I'm a big fan of electronic logging, and chalk me up as another satisfied user of
DivingLog 5. Downloading from my dive computer saves me the chore of having to note exact intro and exit times and exact tank pressures, so it's a lot easier to track my gas consumption properly. I'm also getting water temps for free, which helps me keep track of correct exposure protection. Another advantage of electronic logging is that entering my notes on the computer makes it easier to produce something I can read properly later (when I wrote my essays in school, my notes were always full of deletions, additions and restructuring of the text, and usually quite unreadable a few weeks after I'd written it unles I wrote ).
On the other hand, I don't trust electronic media. It's not so much the loss of data that worries me since I have my data on Dropbox and synced to multiple computers, and I'm following a pretty strict backup regime, it's future compatibility. Paper media are inherently forward-compatible for any foreseeable future - excepting a "
Fahrenheit 451" scenario - while electronic media need constant maintenance to be accessible. I'm old enough to remember the 5.25" and 3.5" floppy disks of the childhood of personal computing, and I have a lot of old files that either aren't physically accessible (how many of us have a floppy disk reader, a ZIP disk drive or a backup tape player these days?), or the file format isn't readily readable by today's software (WordPerfect v4 or MacWrite, anyone?).
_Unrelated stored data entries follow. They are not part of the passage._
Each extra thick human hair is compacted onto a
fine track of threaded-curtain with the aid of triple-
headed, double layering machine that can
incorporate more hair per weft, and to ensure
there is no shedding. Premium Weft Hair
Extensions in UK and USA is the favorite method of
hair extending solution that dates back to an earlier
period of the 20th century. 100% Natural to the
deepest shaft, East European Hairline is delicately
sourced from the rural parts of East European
That's why I keep a paper log in parallel with my electronic log. After downloading the data from my PDC to my PC and finishing the writeup of whatever I want to note down (weights, exposure protection, tank type, weather, observations, site quality etc.), I write everything into my paper log. It costs me about five minutes extra per dive logged, and I can spare that time.
Why, yes, I'm a belt-and-suspenders type of person. I also make paper prints of my photographs, in case you were wondering.
---------- Post added June 17th, 2014 at 09:11 AM ----------
Some computers come with a dive log program. I didn't much like Suunto's, and I understand it has gotten worse.
Version 4 sucks big time, not the least because it requires cloud storage and doesn't allow for local storage. Version 3 is sorta, kinda OK and, unlike Diving Log 5, downloads bookmarks from the computer.